Your wife has zero respect for you. You don't give her reason to.


----------



## Almostrecovered (Jul 14, 2011)

Locard said:


> Your wife has zero respect for you. You don't give her reason to.


you know I don't mind the tough love stuff like this at times but you haven't really given any constructive criticism with it, thus it comes off as an insult and the OP will likely just ignore your advice as a result


----------



## sinnister (Dec 5, 2010)

I sort of agree with Locard. What is it going to take for the OP to realize he has enabled this from the start?

You are the husband she is the wife. Drop the hammer.

If she loves you she will stop this foolish EA. "Friends". Do you know how ridiculous that sounds?


----------



## Almostrecovered (Jul 14, 2011)

sinnister said:


> I sort of agree with Locard. What is it going to take for the OP to realize he has enabled this from the start?
> 
> You are the husband she is the wife. Drop the hammer.
> 
> If she loves you she will stop this foolish EA. "Friends". Do you know how ridiculous that sounds?
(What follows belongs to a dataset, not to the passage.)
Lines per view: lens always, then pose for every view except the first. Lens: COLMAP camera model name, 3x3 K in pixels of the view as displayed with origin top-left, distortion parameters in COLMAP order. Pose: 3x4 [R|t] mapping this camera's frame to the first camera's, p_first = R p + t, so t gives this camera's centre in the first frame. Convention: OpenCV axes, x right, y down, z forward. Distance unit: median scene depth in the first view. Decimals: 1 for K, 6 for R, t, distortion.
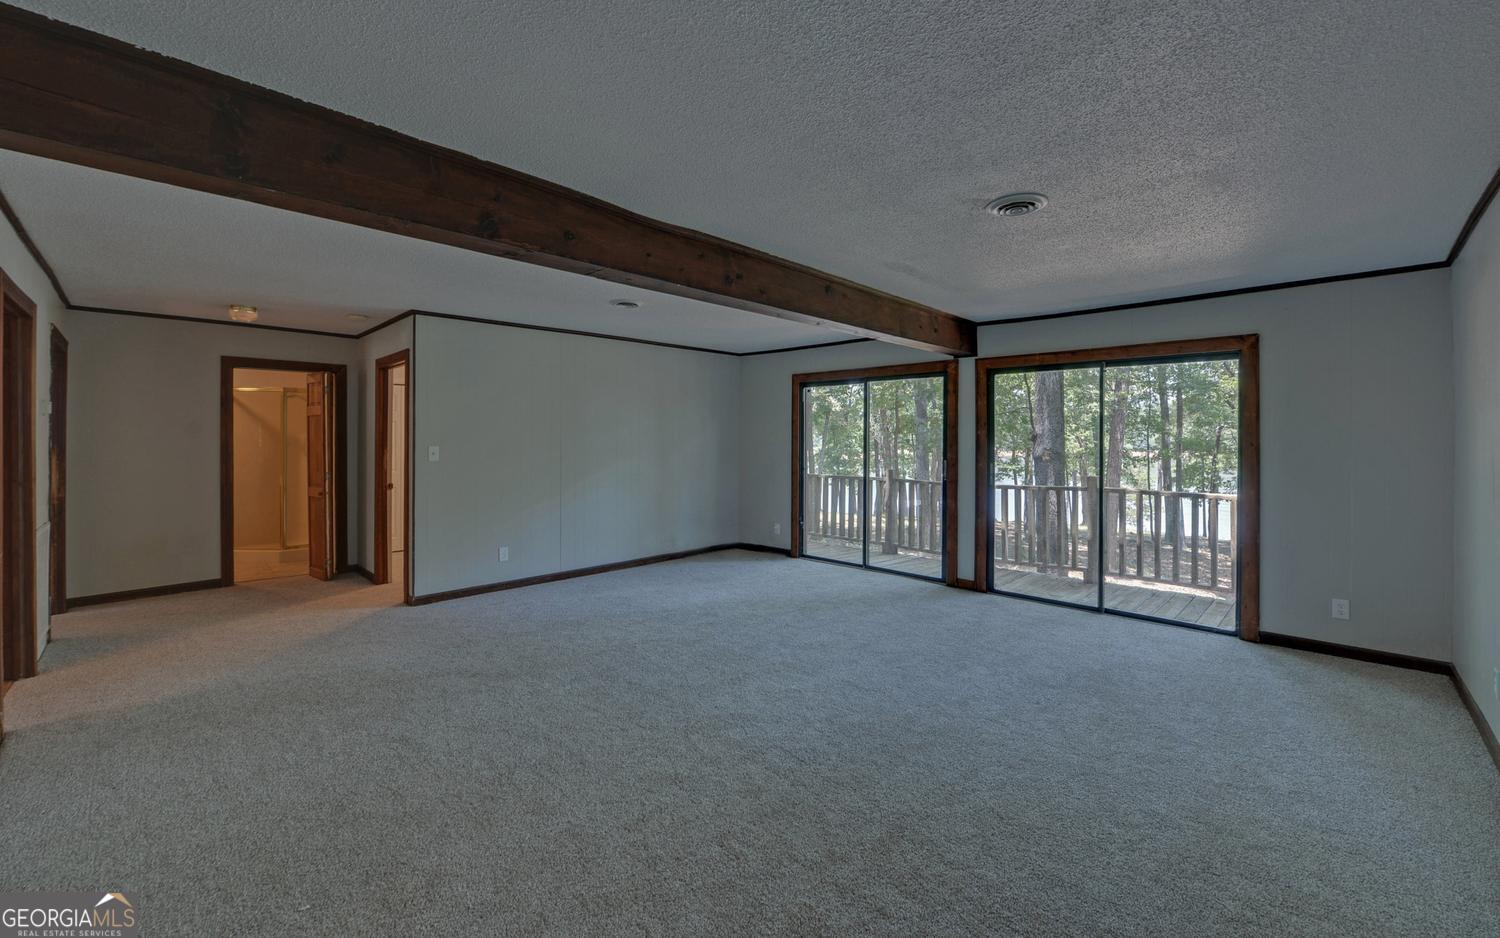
lens RADIAL K [[603.3, 0, 753.2], [0, 603.3, 448.2], [0, 0, 1]] dist [0.000494, -0.000478]
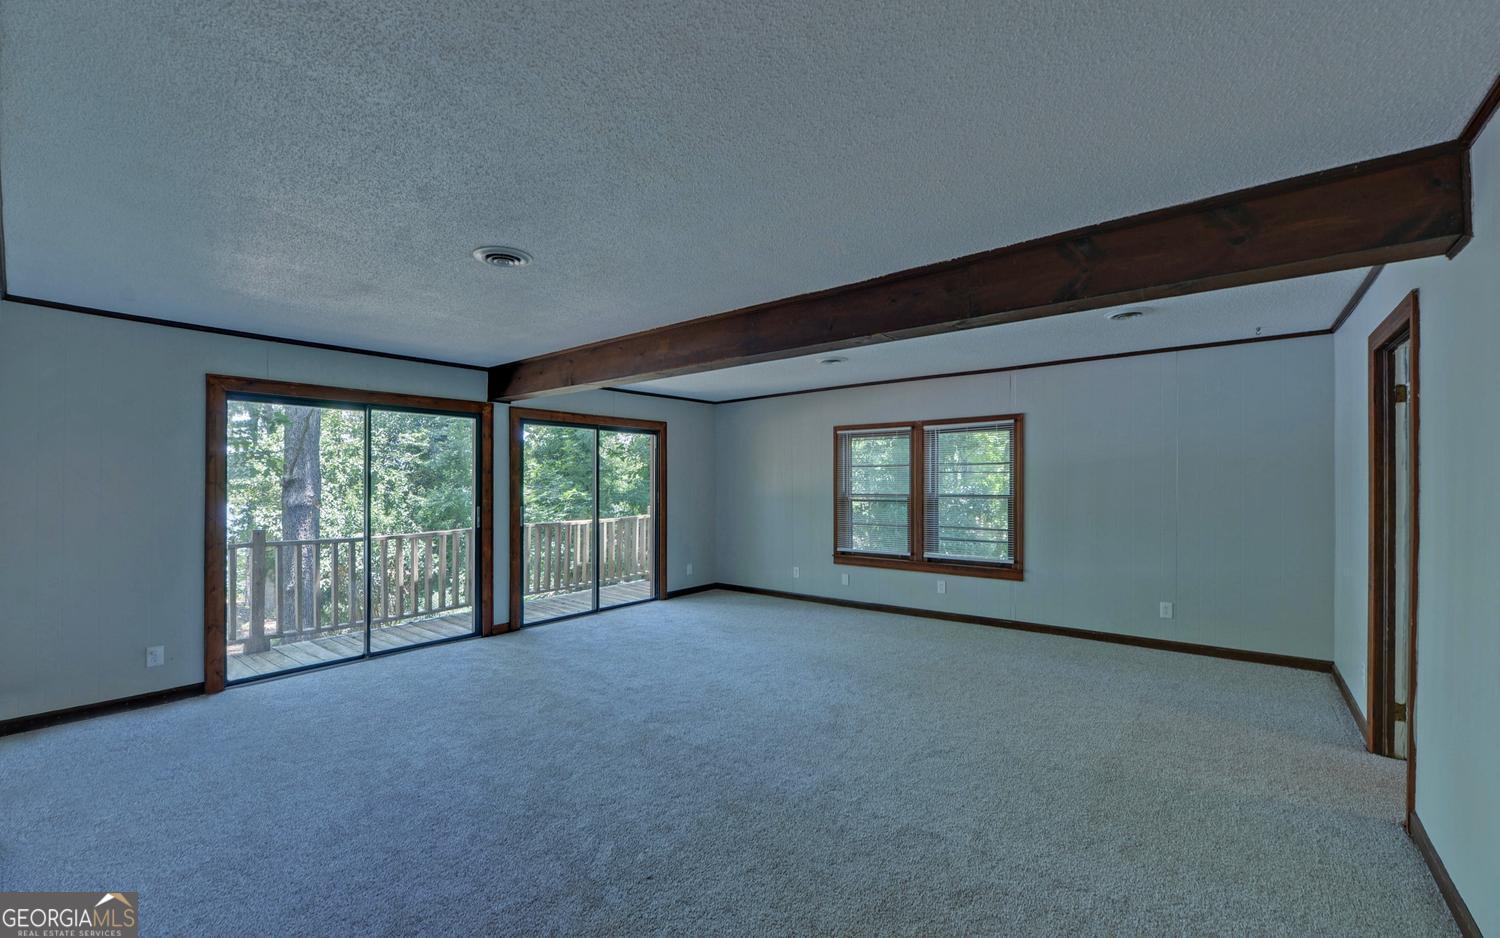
lens RADIAL K [[612.7, 0, 742.4], [0, 612.7, 472.5], [0, 0, 1]] dist [-0.000729, -0.006581]
pose [[-0.095423, 0.009916, 0.995387, -0.708251], [0.017926, 0.999805, -0.008241, -0.018518], [-0.995275, 0.017057, -0.095583, 0.699528]]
I'm not saying he is wrong

I'm saying that by merely posting a quick and hard post like that will only cause men who have trouble asserting themselves to get defensive and dismiss the post quickly. (I fear the OP is already gone anyways, he hasn't been on since yesterday) The first tough love post needs to be backed up with some reasons in order to get the point across without sounding like an insult.


----------



## Shaggy (Jul 17, 2011)

You need to call her out on the crap - because honestly it sounds like she is at best in an EA, but since she is physically distant and aggressively telling you that you are way out of line in worrying about your marriage, and talking to her - it likely has on PA or will shortly. 

Get "More than friends" and read it.

It's is not being jealous or paranoid to see your wife putting immense amounts of time into another man - it is just being smart and trusting your gut. Clearly she is putting lost of time and emotion into him - and he is doing the same back to her. The OM obviously is working hard at pursuing and building the relationship with her.

Her reaction to you, is a huge red flag, it is also disrespectful, and says she doesn't recognize your right, and I mean right, to set boundaries that you will accept from your partner.


----------